EXERCISE:
With pictures omitted, restate the data word for word.
##### DATA FOR PROCESSING
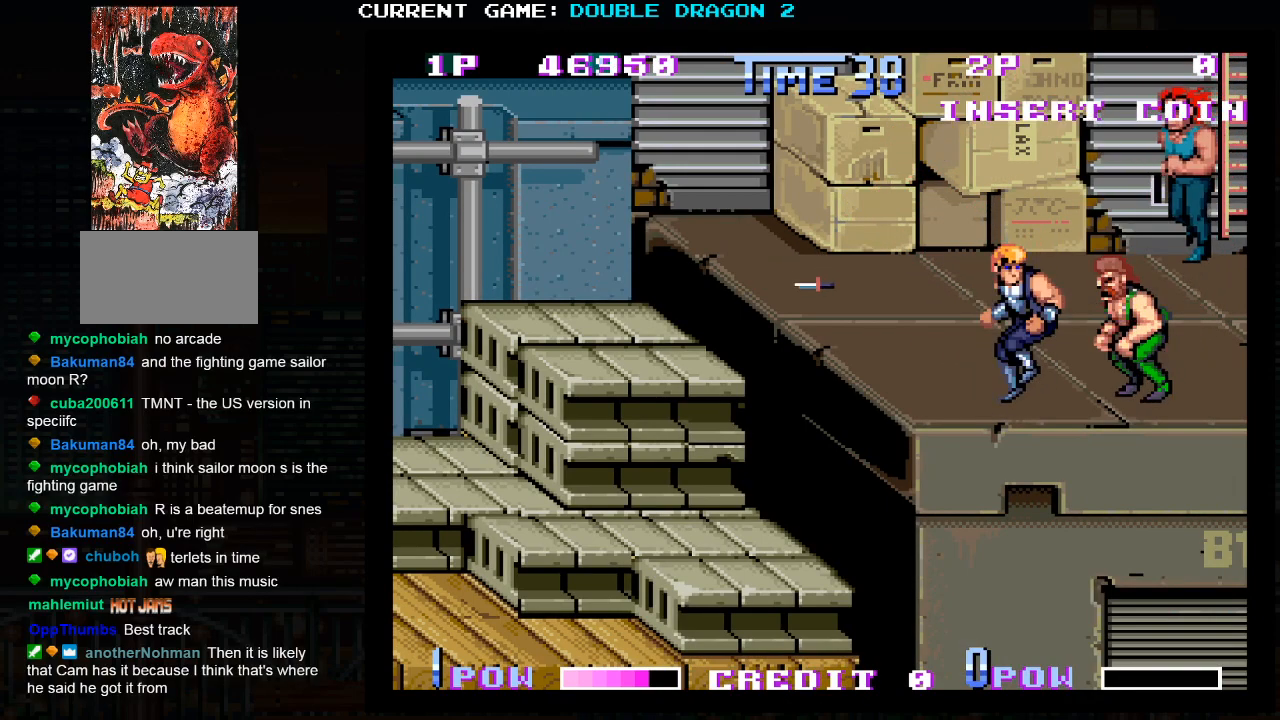
{"buttons": [], "left_stick": "center", "events": [[133, "TRIANGLE", "down"], [183, "TRIANGLE", "up"], [233, "TRIANGLE", "down"], [283, "TRIANGLE", "up"], [333, "TRIANGLE", "down"], [383, "TRIANGLE", "up"]]}
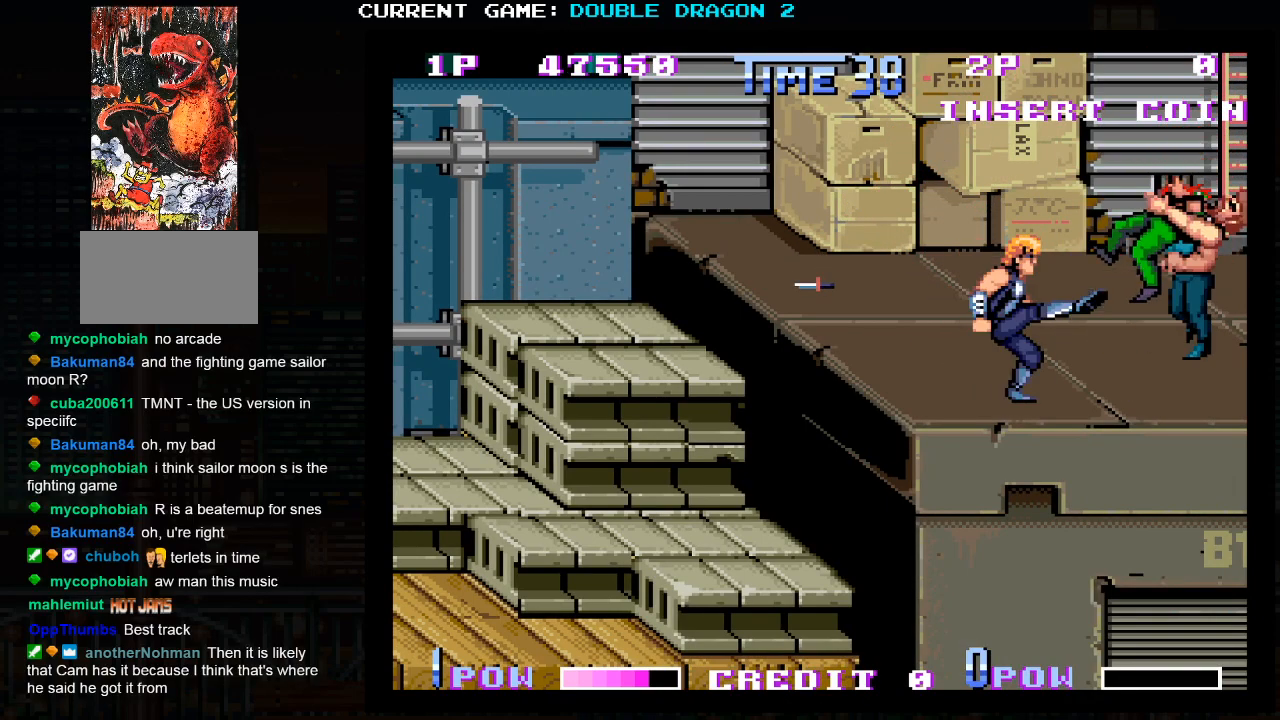
{"buttons": [], "left_stick": "up-left", "events": [[117, "left_stick", "up-left"]]}
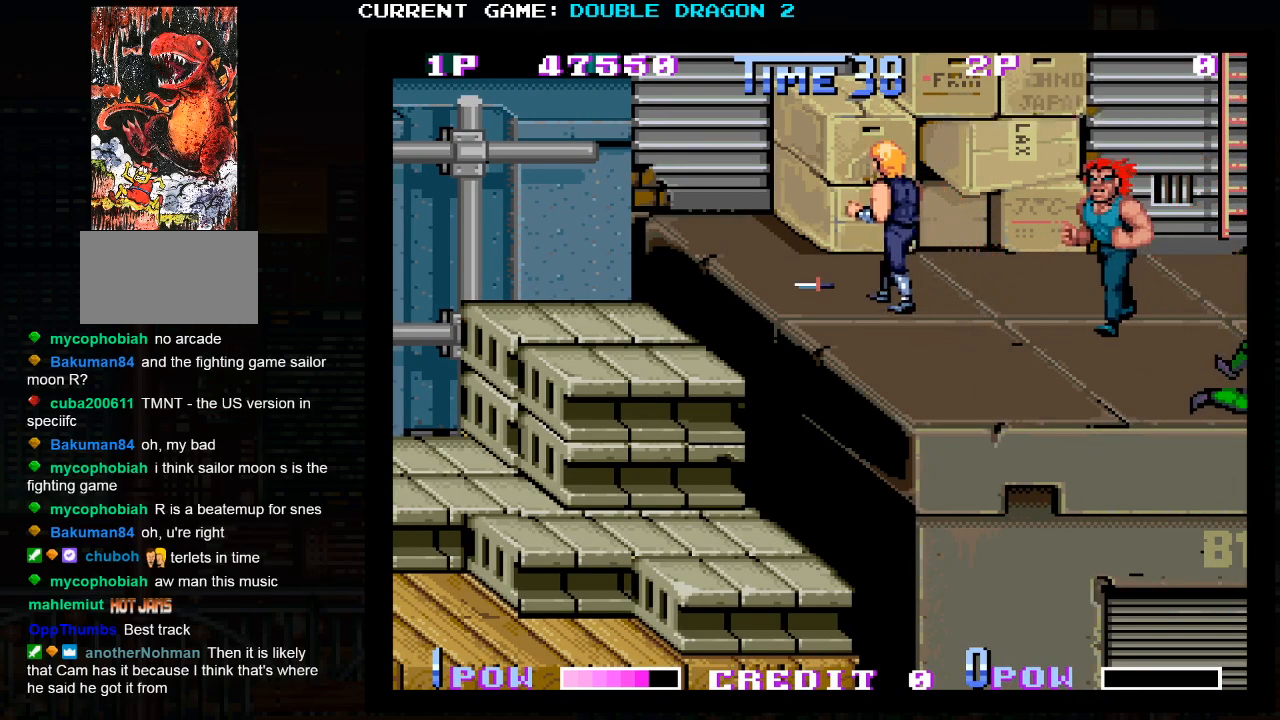
{"buttons": [], "left_stick": "left", "events": [[50, "left_stick", "left"], [150, "SQUARE", "down"], [250, "SQUARE", "up"], [250, "left_stick", "center"], [350, "left_stick", "left"]]}
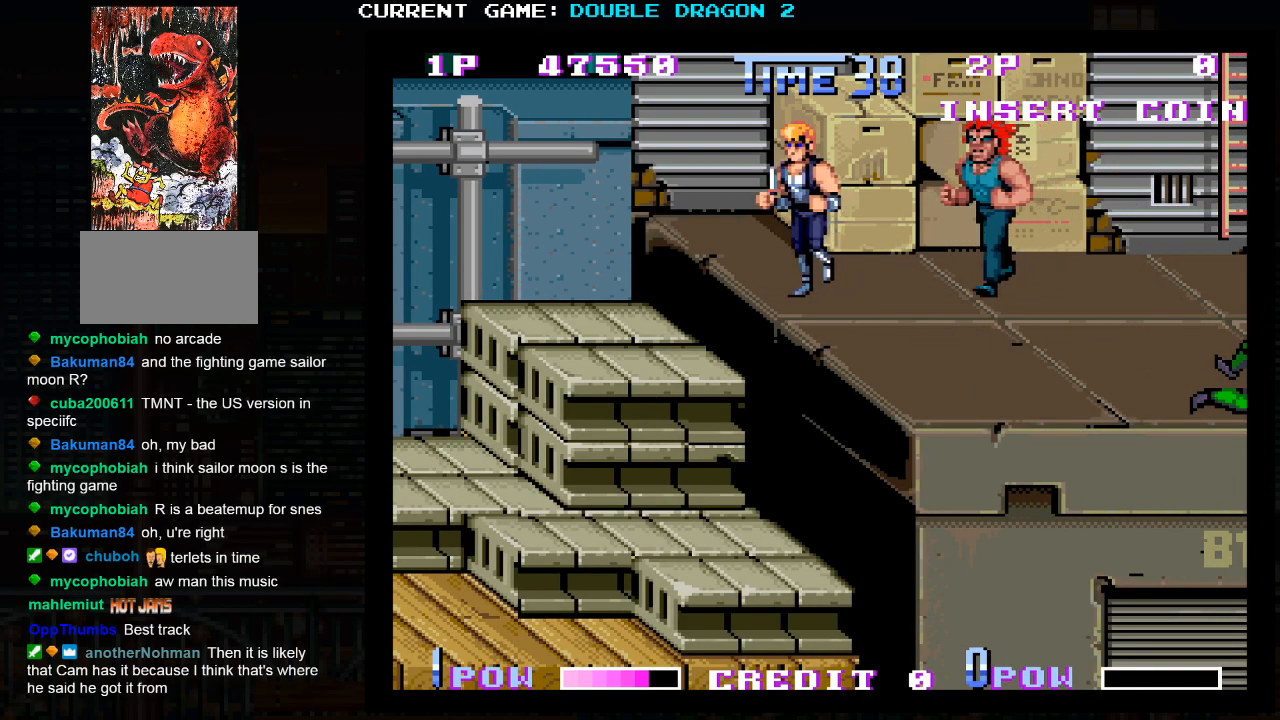
{"buttons": [], "left_stick": "center", "events": [[17, "left_stick", "right"], [67, "TRIANGLE", "down"], [150, "TRIANGLE", "up"], [167, "left_stick", "center"], [183, "TRIANGLE", "down"], [267, "TRIANGLE", "up"]]}
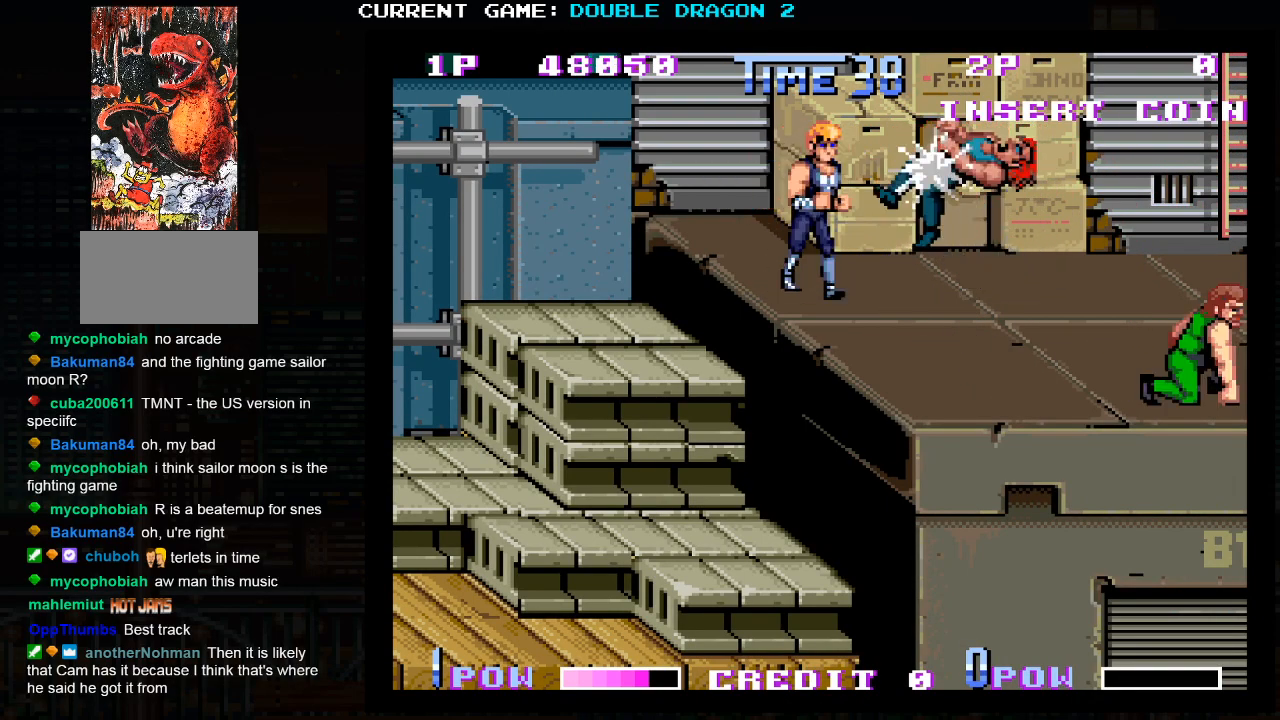
{"buttons": [], "left_stick": "right", "events": [[167, "left_stick", "right"]]}
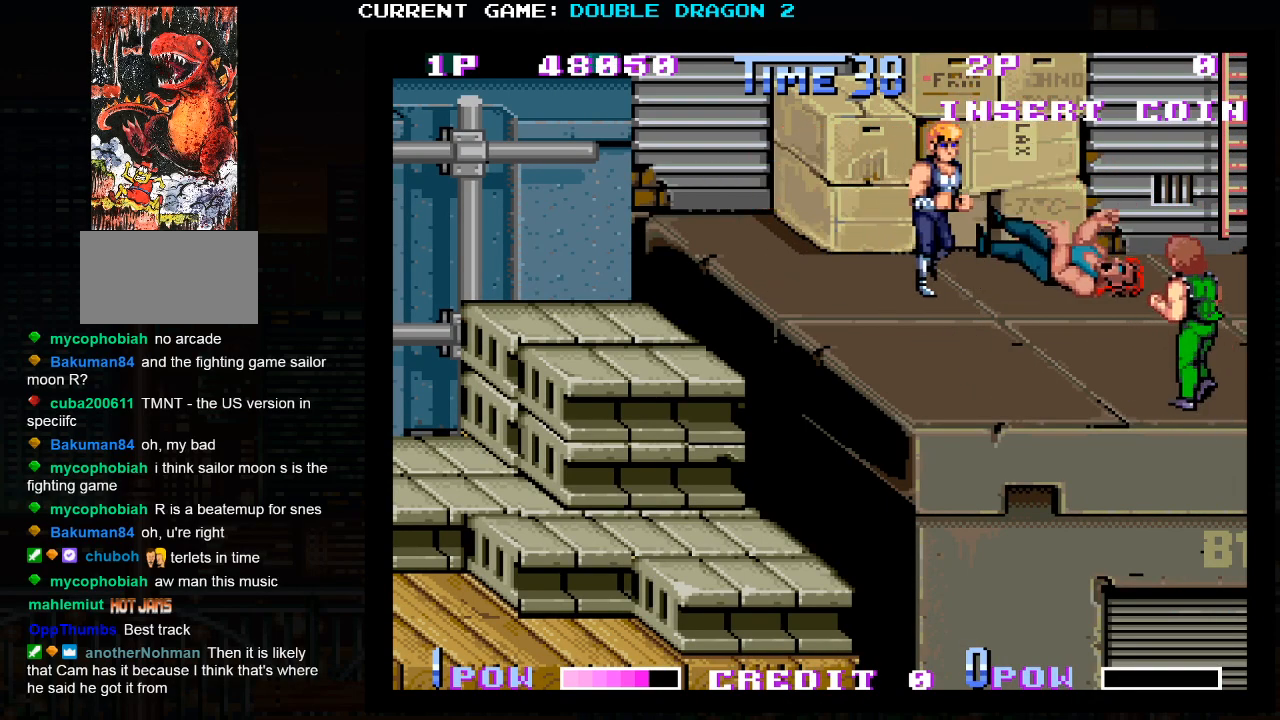
{"buttons": [], "left_stick": "left", "events": [[267, "left_stick", "center"], [333, "left_stick", "left"]]}
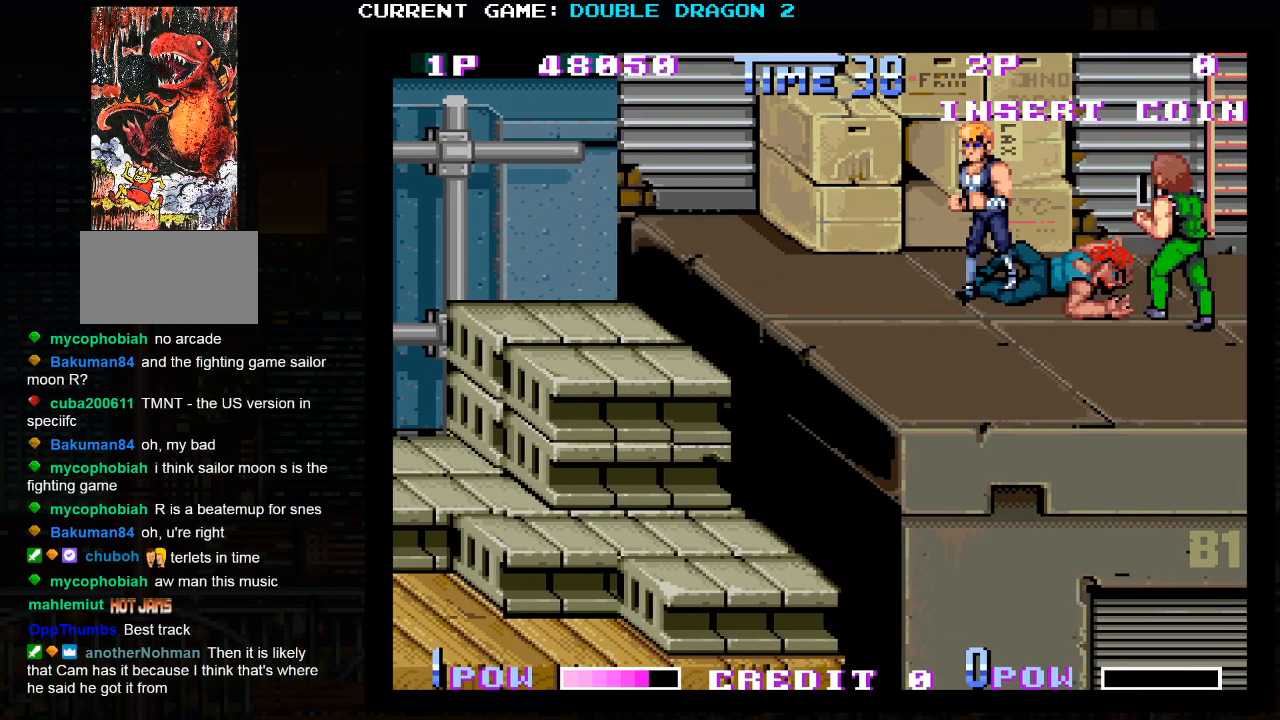
{"buttons": ["TRIANGLE"], "left_stick": "center", "events": [[50, "left_stick", "down"], [367, "left_stick", "center"], [500, "TRIANGLE", "down"]]}
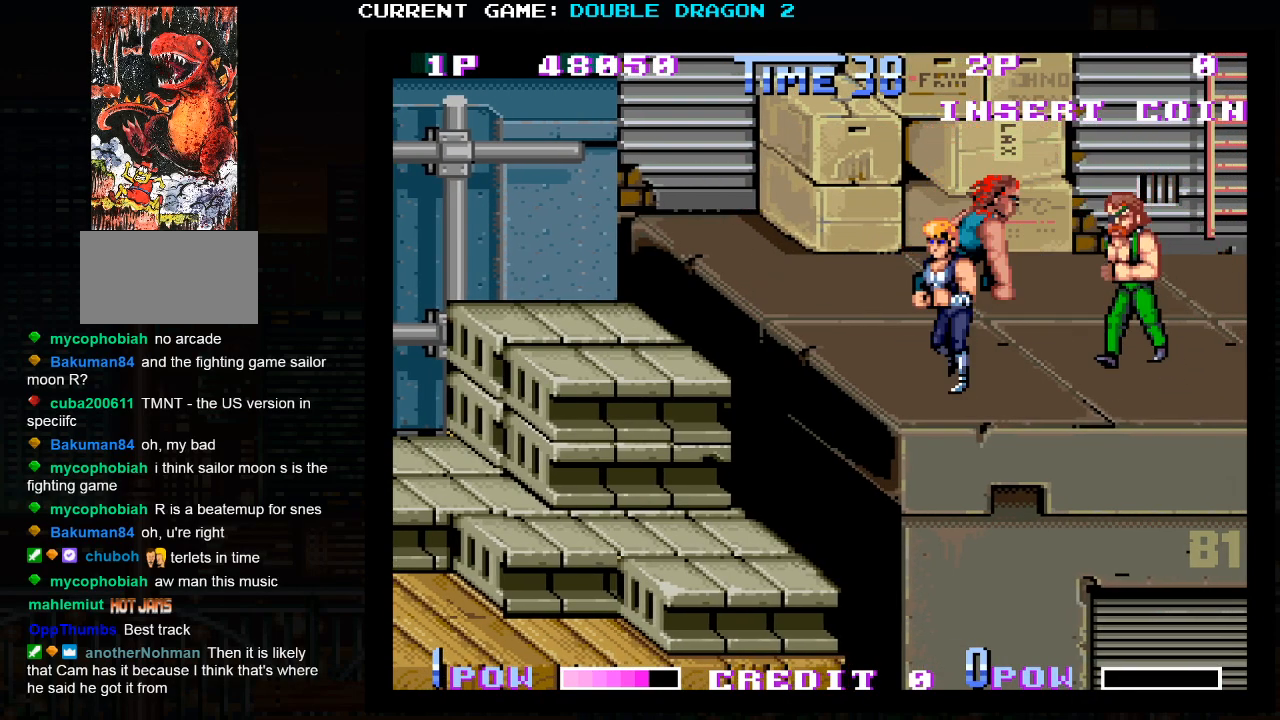
{"buttons": [], "left_stick": "center", "events": [[117, "TRIANGLE", "up"]]}
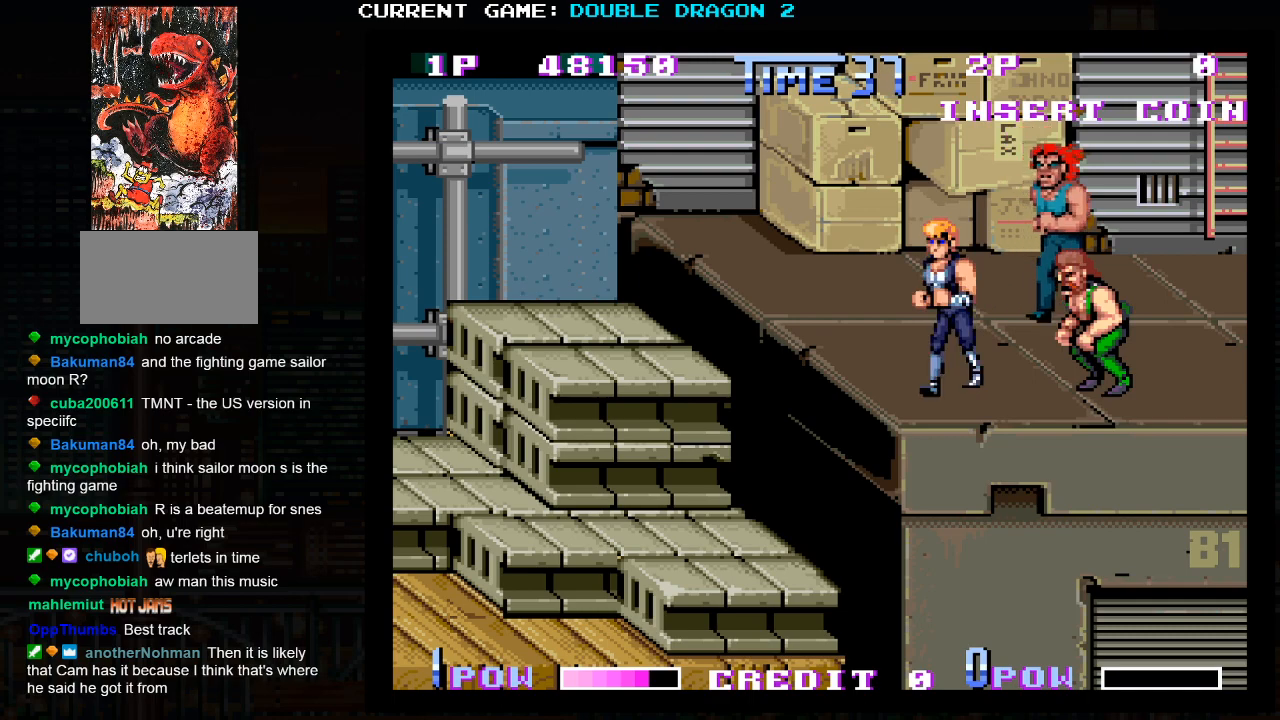
{"buttons": [], "left_stick": "center", "events": [[67, "TRIANGLE", "down"], [200, "TRIANGLE", "up"]]}
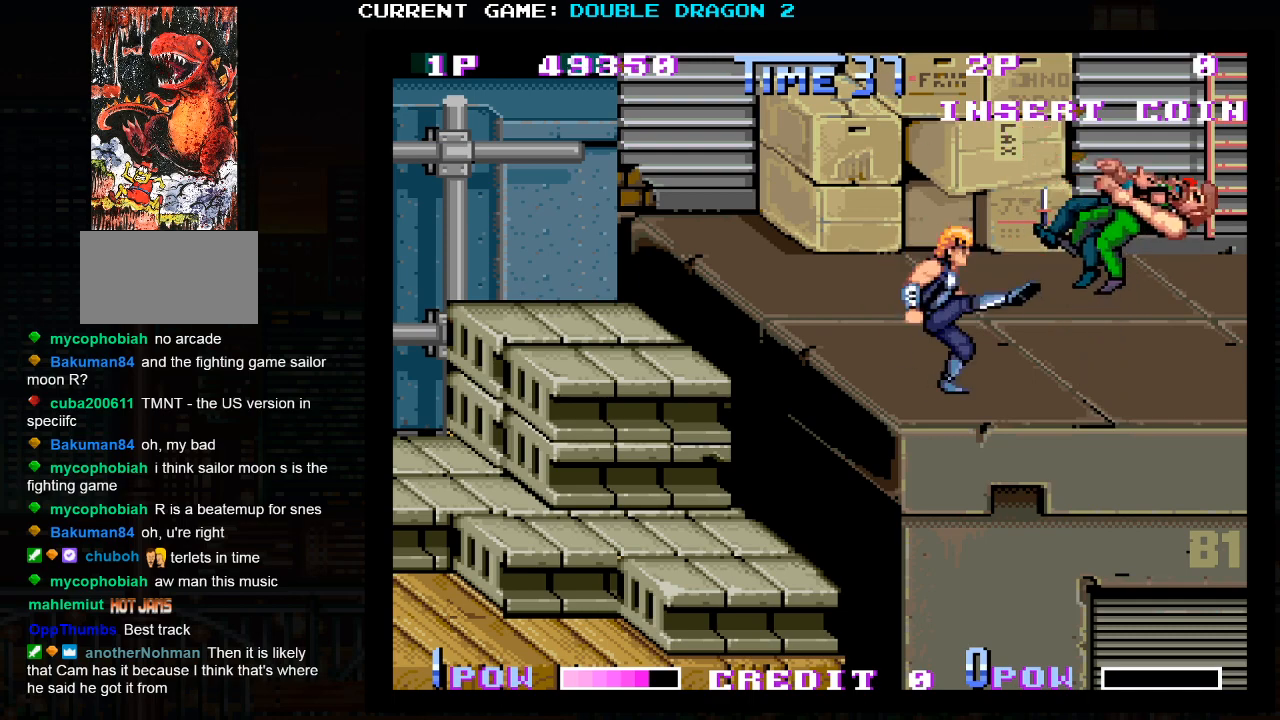
{"buttons": [], "left_stick": "up", "events": [[50, "left_stick", "up"]]}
##########
SOLUTION TO THE PROBLEM:
{"buttons": [], "left_stick": "center", "events": [[133, "TRIANGLE", "down"], [183, "TRIANGLE", "up"], [233, "TRIANGLE", "down"], [283, "TRIANGLE", "up"], [333, "TRIANGLE", "down"], [383, "TRIANGLE", "up"]]}
{"buttons": [], "left_stick": "up-left", "events": [[117, "left_stick", "up-left"]]}
{"buttons": [], "left_stick": "left", "events": [[50, "left_stick", "left"], [150, "SQUARE", "down"], [250, "SQUARE", "up"], [250, "left_stick", "center"], [350, "left_stick", "left"]]}
{"buttons": [], "left_stick": "center", "events": [[17, "left_stick", "right"], [67, "TRIANGLE", "down"], [150, "TRIANGLE", "up"], [167, "left_stick", "center"], [183, "TRIANGLE", "down"], [267, "TRIANGLE", "up"]]}
{"buttons": [], "left_stick": "right", "events": [[167, "left_stick", "right"]]}
{"buttons": [], "left_stick": "left", "events": [[267, "left_stick", "center"], [333, "left_stick", "left"]]}
{"buttons": ["TRIANGLE"], "left_stick": "center", "events": [[50, "left_stick", "down"], [367, "left_stick", "center"], [500, "TRIANGLE", "down"]]}
{"buttons": [], "left_stick": "center", "events": [[117, "TRIANGLE", "up"]]}
{"buttons": [], "left_stick": "center", "events": [[67, "TRIANGLE", "down"], [200, "TRIANGLE", "up"]]}
{"buttons": [], "left_stick": "up", "events": [[50, "left_stick", "up"]]}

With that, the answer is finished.